The government suspends the HBFCL agreement and reinitiates the privatisation of the Roosevelt Hotel.

ISLAMABAD: The Privatisation Commission Board, led by the Adviser on Privatisation, convened a significant meeting in Islamabad to evaluate and make critical decisions regarding several major privatisation transactions, including the House Building Finance Company Limited (HBFC) and the Roosevelt Hotel.
The board examined the privatization of significant state-owned assets, focusing on the House Building Finance Company Limited (HBFC) and the Roosevelt Hotel.
The board advised discontinuing the current negotiation for the privatization of a 51 percent stake in HBFC, observing that Pakistan Mortgage Refinance Company was the only bidder during the entire process.
A bid of Rs4.2 billion was submitted, in contrast to the sanctioned reference price of Rs13.55 billion. Given the substantial disparity, the board recommended that the privatisation process for HBFC be initiated anew.
The board of the Roosevelt Hotel resolved to terminate the current process for appointing a financial adviser. It mandated the solicitation of new expressions of interest for the appointment of a new adviser, alleging insufficient competition after the screening procedure diminished the number of interested parties from seven to merely two.

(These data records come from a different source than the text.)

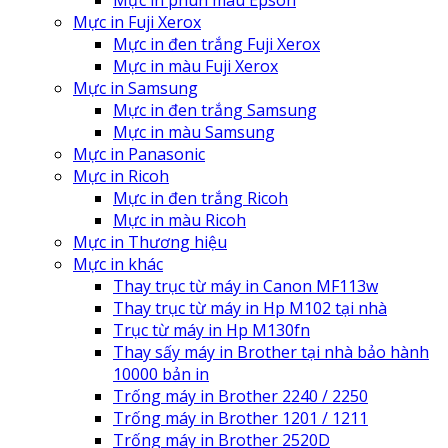
Mực in Fuji Xerox
Mực in đen trắng Fuji Xerox
Mực in màu Fuji Xerox
Mực in Samsung
Mực in đen trắng Samsung
Mực in màu Samsung
Mực in Panasonic
Mực in Ricoh
Mực in đen trắng Ricoh
Mực in màu Ricoh
Mực in Thương hiệu
Mực in khác
Thay trục từ máy in Canon MF113w
Thay trục từ máy in Hp M102 tại nhà
Trục từ máy in Hp M130fn
Thay sấy máy in Brother tại nhà bảo hành
10000 bản in
Trống máy in Brother 2240 / 2250
Trống máy in Brother 1201 / 1211
Trống máy in Brother 2520D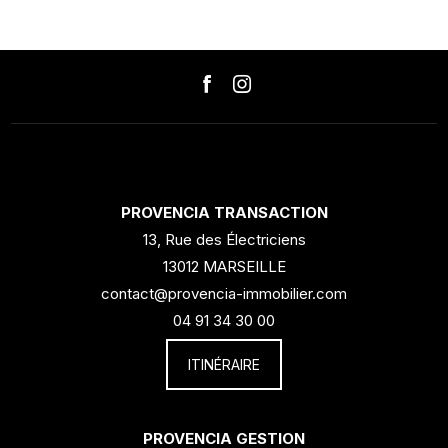
PROVENCIA TRANSACTION
13, Rue des Électriciens
13012 MARSEILLE
contact@provencia-immobilier.com
04 91 34 30 00
ITINÉRAIRE
PROVENCIA GESTION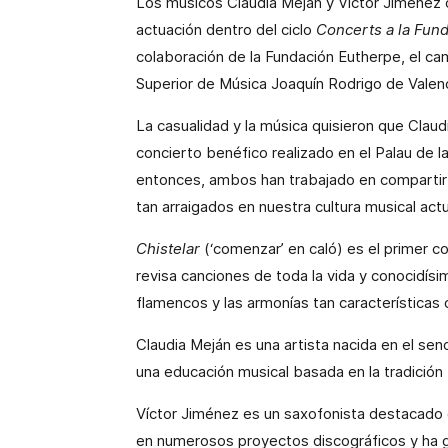
Los músicos Claudia Meján y Víctor Jiménez 
actuación dentro del ciclo
Concerts a la Fun
colaboración de la Fundación Eutherpe, el ca
Superior de Música Joaquín Rodrigo de Valenc
La casualidad y la música quisieron que Clau
concierto benéfico realizado en el Palau de 
entonces, ambos han trabajado en compartir s
tan arraigados en nuestra cultura musical actua
Chistelar
(‘comenzar’ en caló) es el primer 
revisa canciones de toda la vida y conocidís
flamencos y las armonías tan características 
Claudia Meján es una artista nacida en el seno
una educación musical basada en la tradició
Víctor Jiménez es un saxofonista destacado 
en numerosos proyectos discográficos y ha 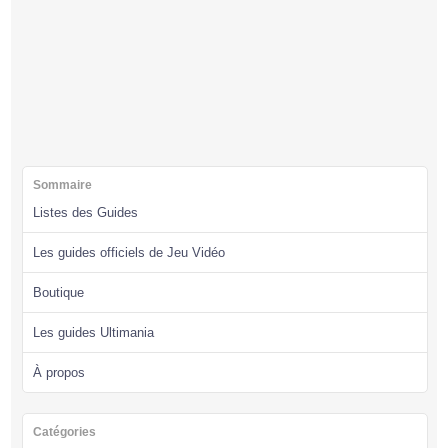
Sommaire
Listes des Guides
Les guides officiels de Jeu Vidéo
Boutique
Les guides Ultimania
À propos
Catégories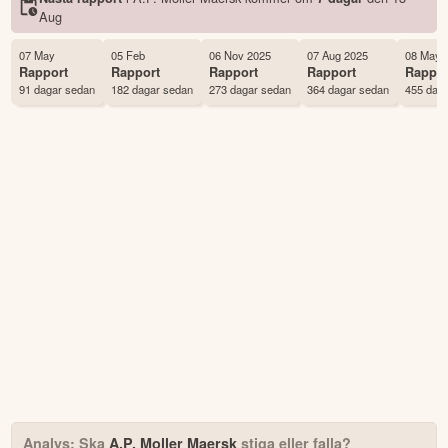
Namn
A.P. Moller Maersk
Aug
Ticker
MAERSK B
Status
Noterad
07 May
05 Feb
06 Nov 2025
07 Aug 2025
08 May 
Rapport
Rapport
Rapport
Rapport
Rappor
Land
Danmark
91 dagar sedan
182 dagar sedan
273 dagar sedan
364 dagar sedan
455 dag
Första handelsdag
01 Jan 1997
Antal ägare Avanza
1,747 st
Antal ägare Nordnet
13,658 st
Källa:
Börsdata
Analys: Ska
A.P. Moller Maersk
stiga eller falla?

The board has suggested include New Islamabad International Airport within the privatization initiative. The Privatisation Commission was empowered to collaborate with the Asian Development Bank for a financial advice arrangement.

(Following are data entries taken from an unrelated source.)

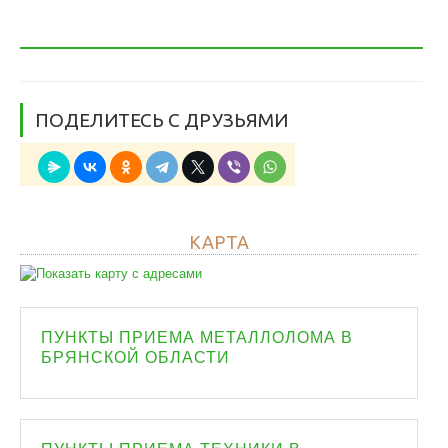
ПОДЕЛИТЕСЬ С ДРУЗЬЯМИ
КАРТА
ПУНКТЫ ПРИЕМА МЕТАЛЛОЛОМА В
БРЯНСКОЙ ОБЛАСТИ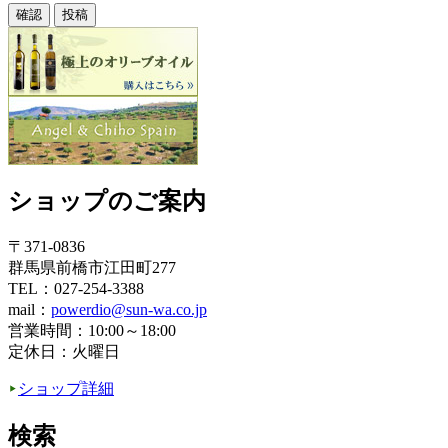
ショップのご案内
〒371-0836
群馬県前橋市江田町277
TEL：027-254-3388
mail：
powerdio@sun-wa.co.jp
営業時間：10:00～18:00
定休日：火曜日
ショップ詳細
検索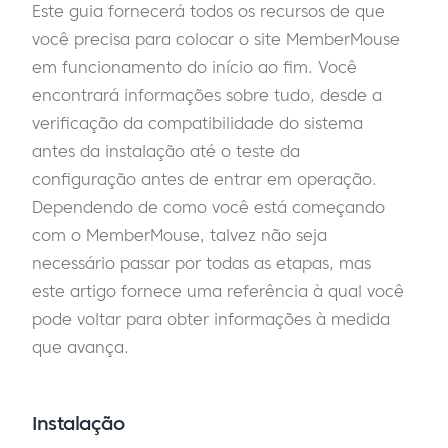
Este guia fornecerá todos os recursos de que
você precisa para colocar o site MemberMouse
em funcionamento do início ao fim. Você
encontrará informações sobre tudo, desde a
verificação da compatibilidade do sistema
antes da instalação até o teste da
configuração antes de entrar em operação.
Dependendo de como você está começando
com o MemberMouse, talvez não seja
necessário passar por todas as etapas, mas
este artigo fornece uma referência à qual você
pode voltar para obter informações à medida
que avança.
Instalação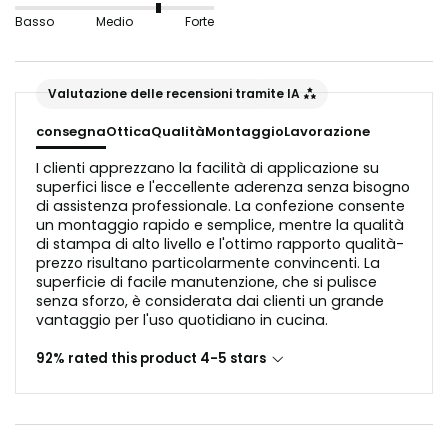
ondulate o trucioli di legno non sono adatti in questo
Basso
Medio
Forte
caso, poiché interferirebbero con la riflessione della
luce nell'aspetto del vetro.
Valutazione delle recensioni tramite IA
Prima dell'applicazione, il substrato deve essere privo
consegna
Ottica
Qualità
Montaggio
Lavorazione
di polvere e grasso.
I clienti apprezzano la facilità di applicazione su
superfici lisce e l'eccellente aderenza senza bisogno
di assistenza professionale. La confezione consente
un montaggio rapido e semplice, mentre la qualità
di stampa di alto livello e l'ottimo rapporto qualità-
prezzo risultano particolarmente convincenti. La
superficie di facile manutenzione, che si pulisce
senza sforzo, è considerata dai clienti un grande
vantaggio per l'uso quotidiano in cucina.
92% rated this product 4-5 stars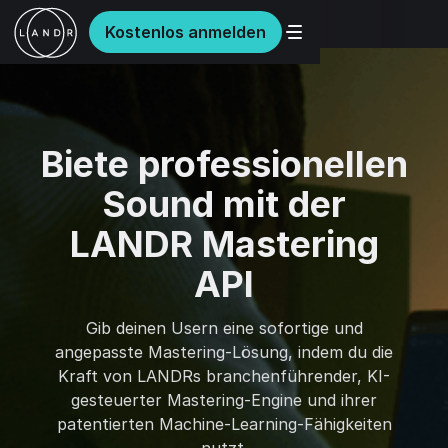
Kostenlos anmelden
Biete professionellen
Sound mit der
LANDR Mastering
API
Gib deinen Usern eine sofortige und
angepasste Mastering-Lösung, indem du die
Kraft von LANDRs branchenführender, KI-
gesteuerter Mastering-Engine und ihrer
patentierten Machine-Learning-Fähigkeiten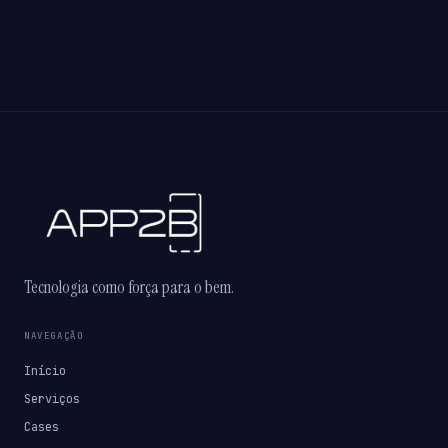
Tecnologia como força para o bem.
NAVEGAÇÃO
Início
Serviços
Cases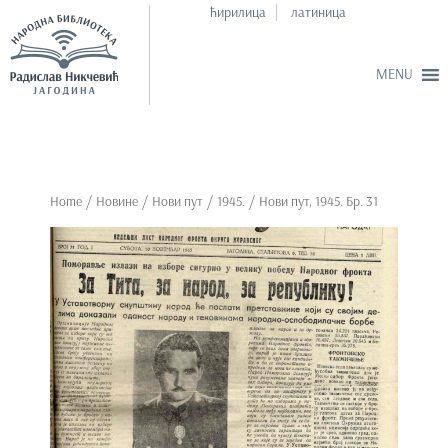
ћирилица
латиница
S
k
i
p
Home
/
Новине
/
Нови пут
/
1945.
/ Нови пут, 1945. Бр. 31
t
o
m
a
i
n
c
o
n
t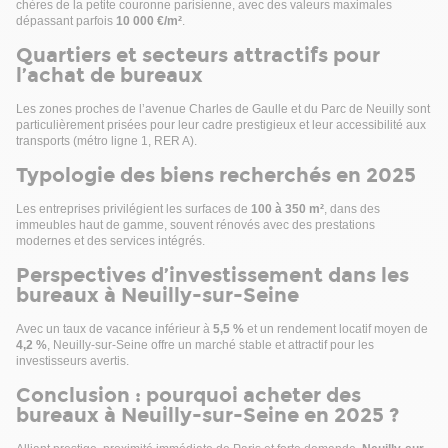
chères de la petite couronne parisienne, avec des valeurs maximales
. 1 plateau de bureau nu non équipé composé :
dépassant parfois
10 000 €/m²
.
. D'une pièce principale
. D'une buanderie
Quartiers et secteurs attractifs pour
. D'un WC
l’achat de bureaux
. Double vitrage
. Chauffage électrique
Les zones proches de l’avenue Charles de Gaulle et du Parc de Neuilly sont
particulièrement prisées pour leur cadre prestigieux et leur accessibilité aux
. Climatisation réversible
transports (métro ligne 1, RER A).
. Lot de copropriété n°56 représentant 207 / 10 000
tantièmes
Typologie des biens recherchés en 2025
Surface RDC : 58 m²
Situation/Transports :
Les entreprises privilégient les surfaces de
100 à 350 m²
, dans des
immeubles haut de gamme, souvent rénovés avec des prestations
Bus ILE DE LA JATTE (163, 164), ILE DE LA JATTE-
modernes et des services intégrés.
BD.GEORGES SEURAT (ORLYBUS), CENTRE DES IMPOTS (93)
Loi Carrez et affectation juridique en cours de détermination
Perspectives d’investissement dans les
bureaux à Neuilly-sur-Seine
Avec un taux de vacance inférieur à
5,5 %
et un rendement locatif moyen de
4,2 %
, Neuilly-sur-Seine offre un marché stable et attractif pour les
investisseurs avertis.
Conclusion : pourquoi acheter des
bureaux à Neuilly-sur-Seine en 2025 ?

The board also sanctioned the formation of a transaction committee for the privatisation of Hyderabad Electric Supply Company (HESCO) and Sukkur Electric Power Company (SEPCO), as part of the second group of power distribution businesses designated for privatisation.
The meeting demonstrated the government’s intention to reevaluate significant privatization contracts to guarantee openness, accurate valuations, and enhanced investor engagement.

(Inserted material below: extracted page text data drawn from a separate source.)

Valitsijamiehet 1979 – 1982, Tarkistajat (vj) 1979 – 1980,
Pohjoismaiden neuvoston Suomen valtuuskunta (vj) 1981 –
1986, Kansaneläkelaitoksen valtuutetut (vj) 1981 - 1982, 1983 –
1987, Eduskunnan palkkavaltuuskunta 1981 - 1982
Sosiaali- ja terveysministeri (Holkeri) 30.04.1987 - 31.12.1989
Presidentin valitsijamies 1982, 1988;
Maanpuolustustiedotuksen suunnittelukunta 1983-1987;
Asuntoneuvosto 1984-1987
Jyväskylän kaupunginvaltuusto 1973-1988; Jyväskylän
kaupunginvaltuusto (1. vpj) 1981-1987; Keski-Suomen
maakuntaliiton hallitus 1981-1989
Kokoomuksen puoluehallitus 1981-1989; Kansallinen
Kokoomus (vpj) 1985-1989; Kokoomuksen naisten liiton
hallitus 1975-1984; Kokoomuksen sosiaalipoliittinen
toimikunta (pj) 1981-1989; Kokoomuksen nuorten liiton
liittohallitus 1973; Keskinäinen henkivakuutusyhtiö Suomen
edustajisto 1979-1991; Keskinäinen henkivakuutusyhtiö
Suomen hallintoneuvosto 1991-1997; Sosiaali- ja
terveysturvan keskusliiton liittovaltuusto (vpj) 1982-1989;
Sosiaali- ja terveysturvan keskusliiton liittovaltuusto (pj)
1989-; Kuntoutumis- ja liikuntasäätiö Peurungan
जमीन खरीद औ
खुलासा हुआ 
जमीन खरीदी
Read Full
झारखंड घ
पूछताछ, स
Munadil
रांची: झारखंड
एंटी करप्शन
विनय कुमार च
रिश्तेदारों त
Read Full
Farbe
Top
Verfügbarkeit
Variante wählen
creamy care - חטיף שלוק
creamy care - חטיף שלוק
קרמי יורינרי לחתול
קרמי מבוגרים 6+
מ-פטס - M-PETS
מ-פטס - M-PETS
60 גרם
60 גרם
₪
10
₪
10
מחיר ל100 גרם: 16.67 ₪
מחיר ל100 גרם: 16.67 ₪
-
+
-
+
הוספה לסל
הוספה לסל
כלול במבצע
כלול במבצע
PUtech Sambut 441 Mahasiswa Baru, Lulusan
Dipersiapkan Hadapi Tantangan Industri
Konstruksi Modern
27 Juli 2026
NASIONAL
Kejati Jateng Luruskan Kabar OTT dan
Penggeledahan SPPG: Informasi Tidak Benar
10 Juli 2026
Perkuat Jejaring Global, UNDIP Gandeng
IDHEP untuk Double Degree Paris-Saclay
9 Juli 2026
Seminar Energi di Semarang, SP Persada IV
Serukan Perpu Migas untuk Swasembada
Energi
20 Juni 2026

Pakistan Considers the Demolition of Roosevelt Hotel
On October 6, 2025, Pakistan was considering alternatives for its PIA-owned Roosevelt Hotel in New York City, including the potential demolition of the famous structure to facilitate the construction of a skyscraper in its stead.
This action was integral to Islamabad’s overarching goal to fulfill its obligations to the International Monetary Fund (IMF), as reported by Bloomberg.
The 1,025-room hotel in midtown Manhattan was closed in 2020 because to substantial revenue declines resulting from the COVID-19 epidemic. In 2023, it functioned as provisional housing for migrants before its subsequent closure.
In an interview with Bloomberg in Islamabad, Muhammad Ali, Adviser to the Prime Minister on Privatisation and Chairman of the Privatisation Commission, stated that the government is interested in a joint venture in which Pakistan will provide the land and the partner will supply the equity. He stated that the alternative is to maintain the hotel if it is financially viable.
“We will attain clarity on this matter in the forthcoming months following the finalization of the joint venture partner and market assessment,” he stated.